"Together (No. 26)," mixed media on birch panel, 48" x 36" |
This painting sold a few weeks ago at a show in Woodside, CA, near San Francisco. I got a lot of questions about why all the people in the scene were giving their backs, something I do often in paintings like this.
In some art book I once read, maybe by Dave Hickey, or John Berger, I can't remember, there was a discussion about two essential ways figures have been depicted in European art. I don't know if I buy the metaphor—or, really, want to buy it, given how binary it is—but it has stuck.
The first mode is essentially feminine. These are works from the Renaissance and earlier. Christ or the Madonna are in the focal point, glowing and golden. They're prominent but receded. Surrounding them are cherubs and saints, welcoming you in, enticing you, the viewer, into a land of warm pastel pink and green. Backs and sides are depicted more than are full frontals, because the whole idea is to attract, guide, suck you in.
Rubens, "Assumption of the Virgin Mary" (1626) |
The second, more recent mode is essentially male. These are works from the Baroque on up to today. Portraits of wealthy and powerful patrons who are pushed forward and occupy most of the canvas. Tenebrous and stark, aggressive and intimidating rather than enticing. They're more lone heroes, individuals, and less products of communities. They want to grab you by the neck and issue an order, to stir the fight-flight instinct.
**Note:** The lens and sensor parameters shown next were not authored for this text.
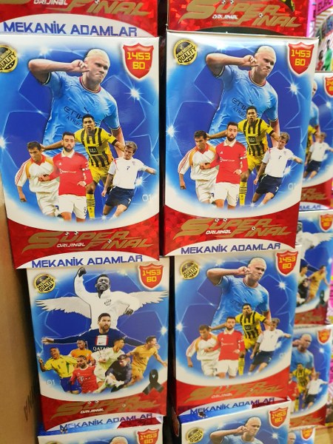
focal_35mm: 26
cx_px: 166
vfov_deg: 67.3
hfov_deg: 53.1
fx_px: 333
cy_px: 222
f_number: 1.5
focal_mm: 4.32
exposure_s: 1/33
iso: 640
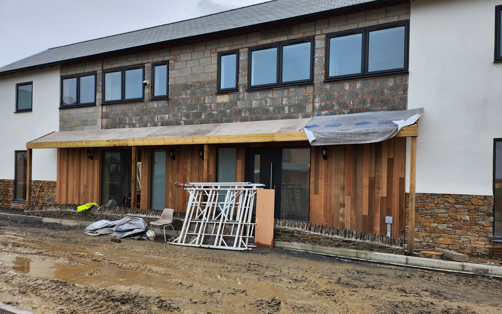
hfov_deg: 70.4
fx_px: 356
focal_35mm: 26
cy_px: 180
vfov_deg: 47.5
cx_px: 250
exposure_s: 1/1005
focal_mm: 5
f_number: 1.8
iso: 50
Velázquez, "Portrait of Innocent X" (1650) |
Aesthetically—in the pre-politics realm of imagining new ways to be in the world—I'm for the former. I think it's in my art, in my bones. I'd rather be enveloped than prodded, even if it means immersion in the sort of nightmare worlds described by Dante or Bosch, which I also want to know about. But I'd rather be worked on gradually, marinated, not shocked into learning.
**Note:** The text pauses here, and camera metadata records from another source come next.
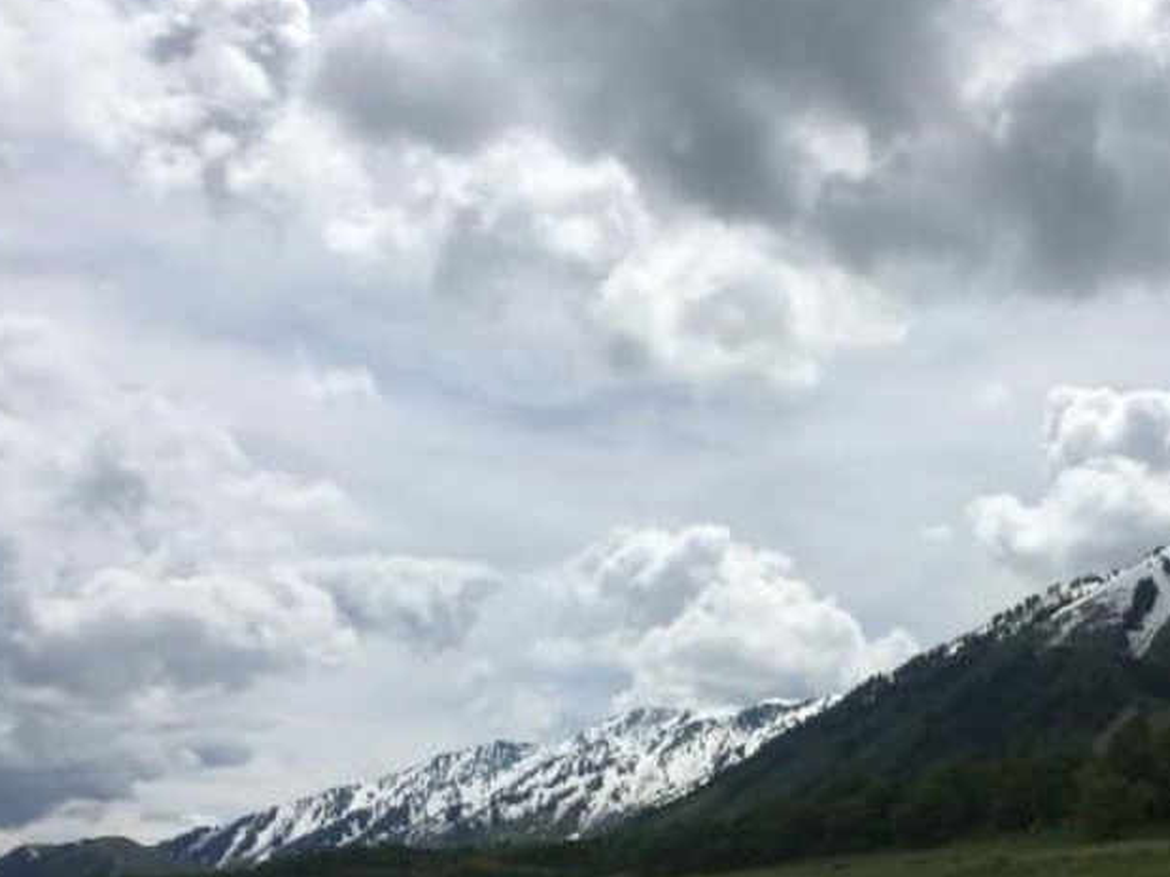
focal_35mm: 48
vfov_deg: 29.7
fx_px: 1622
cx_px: 851
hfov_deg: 38.8
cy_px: 667
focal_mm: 4.15
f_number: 2.2
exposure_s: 1/5650
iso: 32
It's not that I don't see a role for shock to play in busting through our complacency, it's that it fades as quickly as it comes, like anything hyper-stimulating that needs to be increasingly increased. You can't keep up and the lag turns into illness. It only works if it's used sparingly.
By tuning oneself into subtlety, though, looking for the deep and enduring, perhaps even grasping the thing on its own terms rather than one's own, I think a more sustained learning can occur. A love can grow. And we can be more aligned with reality.